According to Bishop Sudar, “a strong secular dogmatism is being promoted, characterized by a subtle intolerance toward religion and believers,” who are considered “obstacles to progress and peaceful coexistence.”

Collaborating

He spoke to Vatican Radio about the project he is promoting in his home country.

It sprung from the need to help the Church survive in Bosnia-Herzegovina, he said. “Because of the war and the emigration linked to it, from 950,000 Catholics we’ve gone to 460,000. The [education] project was born to motivate Catholics to stay.”

It’s about “finding a new mentality so that the different ethnicities and religions are not seen as threats, but as positive challenges,” he said. Concretely, the prelate noted how in some Catholic schools of the nation, Orthodox priests teach the young Orthodox students, and Muslim leaders do the same for the Islamic children.

“I am convinced,” Bishop Sudar said, “that this is today an opportunity for Catholic schools: to give an example, without betraying one’s own religious identity, of collaboration with non-Catholics, at the service of the human cause. This is today the best way to evangelize, with a lived testimony.”

Nevertheless, the prelate suggested during the conference, the situation of secularization is a challenge to which the Church should respond, given that schools are “very important tools” in the transmission of values, especially to the children of Catholic families.

“The fact that education is affected by the same evils as society: subjectivism, moral relativism and nihilism, makes more present the right of Catholic parents to enroll their children in schools that guarantee a Catholic education,” he affirmed.

Moreover, Bishop Sudar continued, the school “should be one of the tools of the new evangelization of Europe” and of “valuing the historical contribution of religions to the European patrimony.”

4 challenges

According to Archbishop Vincent Nichols of Birmingham, England, president of the bishops’ council’s commission on teaching and universities, the Catholic school in Europe today has four key characteristics.

First of all, schools need to recall that they have “a key role in the Church’s mission to make Christ known to all people. […] All personal development, teaching and learning, formation of the culture and society will be well founded if it’s centered on him,” the archbishop said.
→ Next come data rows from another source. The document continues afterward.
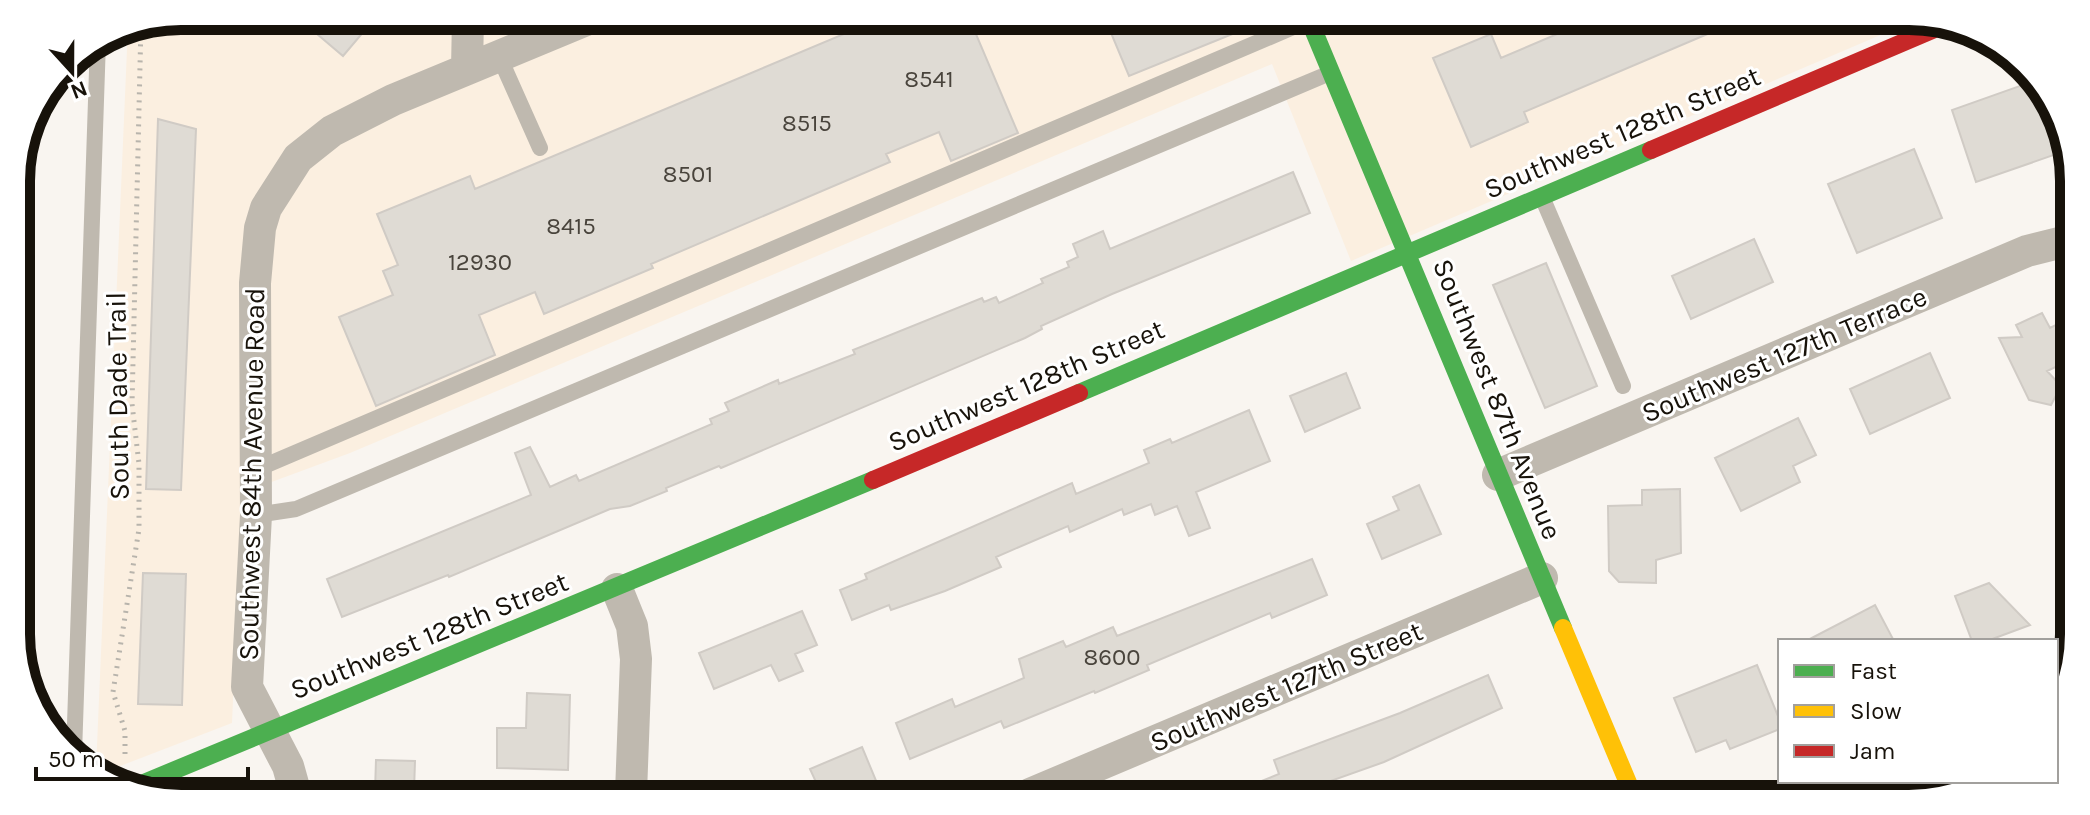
<svg xmlns="http://www.w3.org/2000/svg" width="2090" height="815" viewBox="0 0 2090 815" font-family="Karla,sans-serif">
<style>
.built{fill:#fbefe0}
.building{fill:#dfdbd4;stroke:#d0cbc5;stroke-width:2}
.lines{fill:none;stroke-linecap:round;stroke-linejoin:round}
.path{stroke:#b8b4ac;stroke-width:5;stroke-dasharray:2 6;stroke-linecap:butt}
.lane{stroke:#bfb9af;stroke-width:16}
.street{stroke:#bfb9af;stroke-width:32}
.fast{stroke:#4caf50;stroke-width:18}
.slow{stroke:#ffc107;stroke-width:18}
.jam{stroke:#c62828;stroke-width:18}
.labels{text-anchor:middle;stroke-width:6;stroke-linejoin:round;paint-order:stroke}
.number-label{font-size:24px;fill:#49443c}
.street-label{font-size:28px;fill:#17120a;stroke:#fff}
.rim{fill:none;stroke:#17120a;stroke-width:10}
</style>
<rect width="100%" height="100%" fill="#f9f5f0"/>
<!-- built -->
<path class="built" d="M181,16L1904,25L1351,261L1272,64L350,453L242,493L232,723L102,773L96,769L128,26Z"/>
<!-- building -->
<path class="building" d="M297,17H376L343,56Z
M853,19L970,20L1018,133L951,161L939,132L886,154L890,162L651,264L653,268L544,314L535,292L479,315L495,355L376,406L339,317L393,295L383,271L398,265L377,214L470,176L475,189L844,34L840,25Z
M1106,21H1262V22L1129,76Z
M1583,23L1731,24L1524,112L1528,122L1471,147L1433,58L1491,34L1501,58Z
M2037,80L2068,150L1976,182L1952,110Z
M158,119L196,129L181,490L146,489Z
M1914,149L1942,218L1857,253L1828,184Z
M1293,172L1310,213L1112,294L1041,326L1042,329L1025,338L721,468L719,466L666,488L667,491L630,506L610,509L449,577L448,575L342,617L327,579L531,495L515,453L530,447L550,487L576,475L579,481L712,424L710,419L729,411L725,403L778,380L779,384L855,354L853,350L982,298L984,302L996,297L999,303L1043,283L1041,279L1069,267L1067,262L1078,257L1073,244L1103,231L1110,249Z
M1754,239L1773,282L1691,319L1672,276Z
M1546,263L1597,386L1545,408L1493,285Z
M2042,313L2050,328L2070,318V360L2047,371L2061,386L2051,405L2029,400L1999,338L2022,337L2016,325Z
M1930,353L1950,398L1870,434L1850,389Z
M1346,373L1360,408L1305,432L1290,396Z
M1249,410L1270,461L1196,492L1210,528L1189,536L1177,506L1155,515L1151,504L1124,515L1122,509L1070,532L1068,526L996,557L1001,567L945,591L891,610L889,605L852,620L840,590L867,579L865,574L1072,483L1076,494L1149,463L1144,450L1170,439L1172,443Z
M1798,418L1816,455L1793,466L1800,482L1741,511L1715,458Z
M1419,485L1441,534L1382,559L1367,524L1399,510L1393,497Z
M1680,489L1681,553L1656,560V583L1619,582L1609,571L1608,506L1642,505V490Z
M1312,559L1327,595L1272,618L1270,613L1147,665L1149,670L1095,693L1094,691L1004,728L1001,721L910,759L896,723L952,699L955,707L1024,678L1019,659L1063,641L1066,647L1113,627L1117,636Z
M143,573L186,574L182,705L138,704Z
M1989,583L2030,625L1987,641H1972L1955,596Z
M1875,605L1894,641H1806Z
M802,611L817,645L795,654L803,671L779,681L771,665L714,689L699,653Z
M1757,665L1780,721V729L1730,749L1726,740L1696,752L1674,698Z
M1488,675L1502,708L1384,762L1322,784L1327,796L1227,795L1279,774L1274,760L1400,713Z
M527,693L570,695L568,770L497,768V728H526Z
M862,747L877,783L852,794L821,793L810,769Z
M376,760L415,761L414,791H375Z"/>
<g class="lines">
<!-- path -->
<path class="path" d="M125,754V731L113,692L139,529V464L132,404L141,24"/>
<!-- lane -->
<path class="lane" d="M499,56L540,148
M1542,197L1623,386
M255,470L1305,22
M256,515L296,509L1330,73
M74,754L98,41"/>
<!-- street -->
<path class="street" d="M467,69L468,17
M1498,475L2027,251L2071,240
M617,589L632,626L636,659L631,793
M2056,684L2065,681
M295,791L288,766L247,687L256,515L255,283L260,228L266,208L298,158L332,131L393,100L591,18
M1030,794L1542,578
M1792,798L1833,781"/>
<!-- fast -->
<path class="fast" d="M1310,22L1563,628
M1079,393L1651,150
M127,790L873,480"/>
<!-- slow -->
<path class="slow" d="M1563,628L1634,797"/>
<!-- jam -->
<path class="jam" d="M1651,150L1944,25
M873,480L1079,393"/>
</g>
<g class="labels">
<!-- number labels -->
<g class="number-label">
<text x="929" y="87">8541</text>
<text x="807" y="131">8515</text>
<text x="688" y="182">8501</text>
<text x="571" y="234">8415</text>
<text x="480" y="270">12930</text>
<text x="1112" y="665">8600</text>
</g>
<!-- street labels -->
<g class="street-label">
<text transform="translate(1622 132) rotate(-23)" y="10">Southwest 128th Street</text>
<text transform="translate(1784 354) rotate(-23)" y="10">Southwest 127th Terrace</text>
<text transform="translate(1026 385) rotate(-23)" y="10">Southwest 128th Street</text>
<text transform="translate(117 396) rotate(-91)" y="10">South Dade Trail</text>
<text transform="translate(1498 399) rotate(68)" y="10">Southwest 87th Avenue</text>
<text transform="translate(251 474) rotate(-89)" y="10">Southwest 84th Avenue Road</text>
<text transform="translate(429 635) rotate(-22)" y="10">Southwest 128th Street</text>
<text transform="translate(1286 686) rotate(-23)" y="10">Southwest 127th Street</text>
</g>
</g>
<!-- crop -->
<path d="M0 0H2090V815H0ZM181 30H1909A151 151 0 0 1 2060 181V634A151 151 0 0 1 1909 785H181A151 151 0 0 1 30 634V181A151 151 0 0 1 181 30Z" fill="#fff" fill-rule="evenodd"/>
<path class="rim" d="M181 30H1909A151 151 0 0 1 2060 181V634A151 151 0 0 1 1909 785H181A151 151 0 0 1 30 634V181A151 151 0 0 1 181 30Z"/>
<!-- legend -->
<rect x="1778" y="639" width="280" height="144" fill="#ffffff" stroke="#a2a09d" stroke-width="2"/>
<rect x="1794" y="665" width="40" height="12" fill="#4caf50" stroke="#a2a09d" stroke-width="2"/>
<text x="1850" y="679" font-size="24" fill="#17120a">Fast</text>
<rect x="1794" y="705" width="40" height="12" fill="#ffc107" stroke="#a2a09d" stroke-width="2"/>
<text x="1850" y="719" font-size="24" fill="#17120a">Slow</text>
<rect x="1794" y="745" width="40" height="12" fill="#c62828" stroke="#a2a09d" stroke-width="2"/>
<text x="1850" y="759" font-size="24" fill="#17120a">Jam</text>
<!-- north arrow -->
<g transform="translate(72 72) rotate(159)" stroke="#ffffff" stroke-width="6" paint-order="stroke">
<path d="M0-6L14 30L0 20L-14 30Z" fill="#17120a"/>
<text y="-12" font-size="22" font-weight="bold" text-anchor="middle" fill="#17120a">N</text>
</g>
<!-- scale -->
<path d="M36 767v12h212v-12" fill="none" stroke="#17120a" stroke-width="4"/>
<text x="48" y="767" font-size="24" fill="#17120a" stroke="#ffffff" stroke-width="6" paint-order="stroke">50 m</text>
</svg>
Secondly, schools “assist parents in the education and formation of their children” and therefore, educational work should be undertaken as a team with the parents, he explained.

Thirdly, the prelate continued, the school “is at the service of the local Church, the diocese and the parish. […] The parish is the place for religious and spiritual formation; the school is the place for cultural formation. Both dimensions should be integrated because the same values inspire them both.”

Finally, he said, the school is “at the service of the well-being of society” because “it guarantees the parents’ right to have their children receive an education in conformity with their convictions” and because “it helps the development of religious sensitivity, of principles and values,” which is “essential for social cohesion.”

Archbishop Nichols noted four challenges that correspond to these characteristics, “keys for the Catholic school of the future”: pluralism, commitment to the truth, liberty and solidarity.

Bishop Sudar went on to mention a particular challenge for Catholic schools: welcoming students of other religions or nonbelievers, without lessening the institution’s religious identity.

“The centrality of the person, which should characterize Catholic schools,” he said, “can only be convincing if it recognizes and protects the whole of his reality, including the religious element.”